Ma tielle sétoise, le goût franc de l’Occitanie dans ma cuisine
Type : Recette
Localisation : Occitanie
Dans LaBouffe, je reviens souvent à ce que la cuisine raconte de simple et de solide: un geste précis, un goût net, une recette qui tient la route dans une semaine urbaine sans me demander de jouer un rôle. C’est pour ça que je garde une vraie tendresse pour la tielle sétoise, une recette d’Occitanie que je trouve à la fois franche, généreuse et étonnamment juste. Je la prépare quand je veux manger quelque chose de sincère, sans lourdeur inutile, avec ce mélange de mer, de tomate et de piment doux qui me plaît parce qu’il a du caractère sans chercher à impressionner. Je fais revenir un oignon dans un peu d’huile d’olive avec de l’ail, j’ajoute des tomates bien mûres, du concentré si la saison manque un peu de soleil, du vin blanc, du piment, du sel, du poivre, puis je laisse réduire jusqu’à obtenir une sauce dense, presque confite. À part, je cuis doucement des morceaux de poulpe ou de calamars, parce que je veux garder la texture juste, puis je les mélange à la sauce avec un peu de persil.

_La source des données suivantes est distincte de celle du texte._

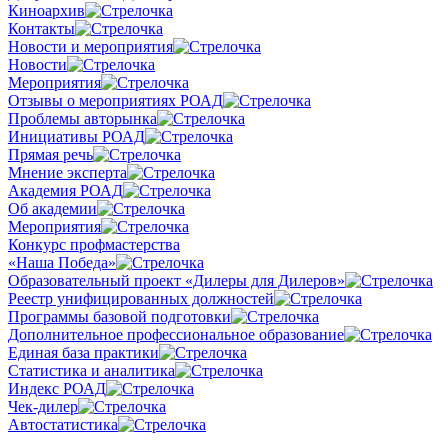
Киноархив
Контакты
Новости и мероприятия
Новости
Мероприятия
Отзывы о мероприятиях РОАД
Проблемы авторынка
Инициативы РОАД
Прямая речь
Мнение эксперта
Академия РОАД
Об академии
Мероприятия
Конкурс профмастерства
«Наша Победа»
Образовательный проект «Дилеры для Дилеров»
Реестр унифицированных должностей
Программы базовой подготовки
Дополнительное профессиональное образование
Единая база практики
Статистика и аналитика
Индекс РОАД
Чек-дилер
Автостатистика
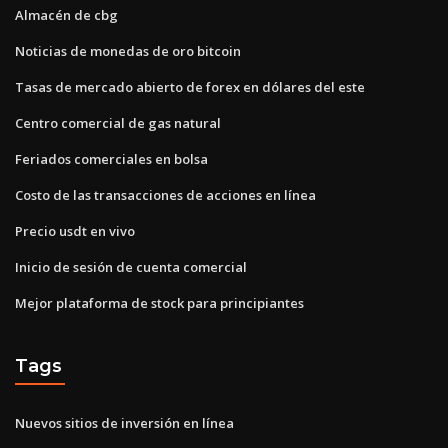
Almacén de cbg
Noticias de monedas de oro bitcoin
Tasas de mercado abierto de forex en dólares del este
Centro comercial de gas natural
Feriados comerciales en bolsa
Costo de las transacciones de acciones en línea
Precio usdt en vivo
Inicio de sesión de cuenta comercial
Mejor plataforma de stock para principiantes
Tags
Nuevos sitios de inversión en línea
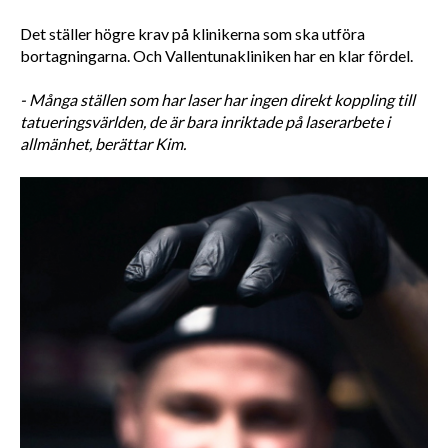
Det ställer högre krav på klinikerna som ska utföra 
bortagningarna. Och Vallentunakliniken har en klar fördel. 
- Många ställen som har laser har ingen direkt koppling till 
tatueringsvärlden, de är bara inriktade på laserarbete i 
allmänhet, berättar Kim.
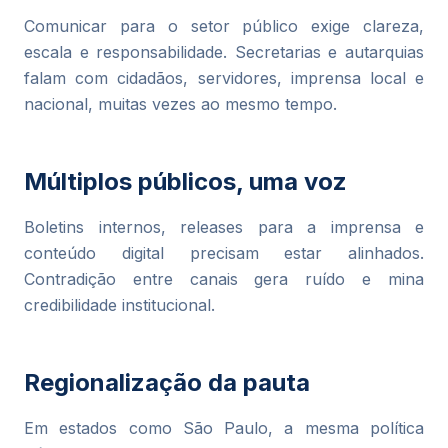
Comunicar para o setor público exige clareza,
escala e responsabilidade. Secretarias e autarquias
falam com cidadãos, servidores, imprensa local e
nacional, muitas vezes ao mesmo tempo.
Múltiplos públicos, uma voz
Boletins internos, releases para a imprensa e
conteúdo digital precisam estar alinhados.
Contradição entre canais gera ruído e mina
credibilidade institucional.
Regionalização da pauta
Em estados como São Paulo, a mesma política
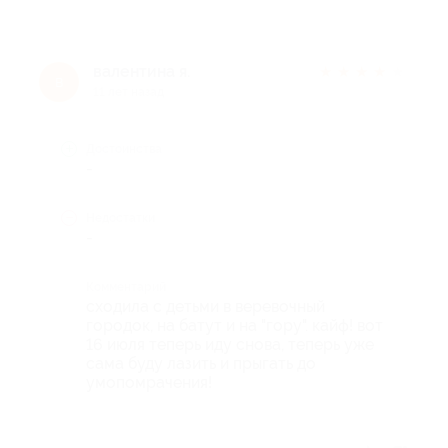
валентина я.
★
★
★
★
★
в
11 лет назад
Достоинства
-
Недостатки
-
Комментарий
сходила с детьми в веревочный
городок, на батут и на "гору". кайф! вот
16 июля теперь иду снова, теперь уже
сама буду лазить и прыгать до
умопомрачения!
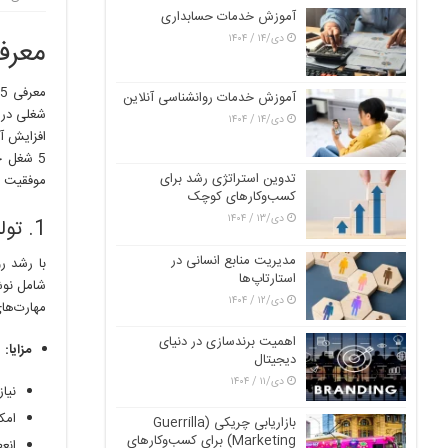
آموزش خدمات حسابداری
دی/۱۴ / ۱۴۰۴
معرفی 5 شغل خانگی پرطر
م
آموزش خدمات روانشناسی آنلاین
شغلی در ا
دی/۱۴ / ۱۴۰۴
افزایش آز
5 شغل خ
تدوین استراتژی رشد برای
موفقیت ب
کسب‌وکارهای کوچک
دی/۱۳ / ۱۴۰۴
1. تولید محتوا
مدیریت منابع انسانی در
با رشد ر
استارتاپ‌ها
شامل نوش
دی/۱۲ / ۱۴۰۴
مهارت‌های
اهمیت برندسازی در دنیای
مزایا:
دیجیتال
دی/۱۱ / ۱۴۰۴
نیاز
امک
بازاریابی چریکی (Guerrilla
Marketing) برای کسب‌وکارهای
انع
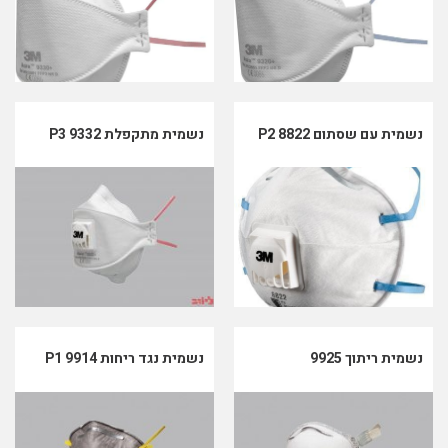
נשמית עם שסתום 8822 P2
נשמית מתקפלת 9332 P3
נשמית ריתוך 9925
נשמית נגד ריחות 9914 P1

Ensuite, je garnis une pâte levée ou une pâte à pain souple, je referme avec soin, je dore, et je cuis jusqu’à ce que la croûte prenne cette couleur chaude qui me donne déjà envie d’ouvrir le four avant même la fin. Ce que j’aime, dans cette recette, c’est qu’elle relie le plaisir de manger à une forme d’équilibre: c’est nourrissant, marqué, mais pas écrasant. Il y a de la mer, du végétal, de l’huile d’olive, une vraie identité régionale, et surtout une manière de manger qui reste conviviale sans être bruyante. Je pense souvent à Sète quand je la prépare, à l’Occitanie dans ce qu’elle a de plus vivant, et je me reconnais dans cette façon de faire tenir ensemble la chaleur, la mesure et le goût. En plus, en tant que graphiste, je ne cache pas que j’aime autant l’assiette que son image: la tielle a cette allure rouge et dorée qui me donne presque envie de la photographier avant de la couper. Mais au fond, je la fais surtout pour ce qu’elle dit de moi dans LaBouffe: je préfère les recettes qui créent du lien, qui s’installent dans la durée, et qui laissent après le repas une sensation calme, nette, fidèle.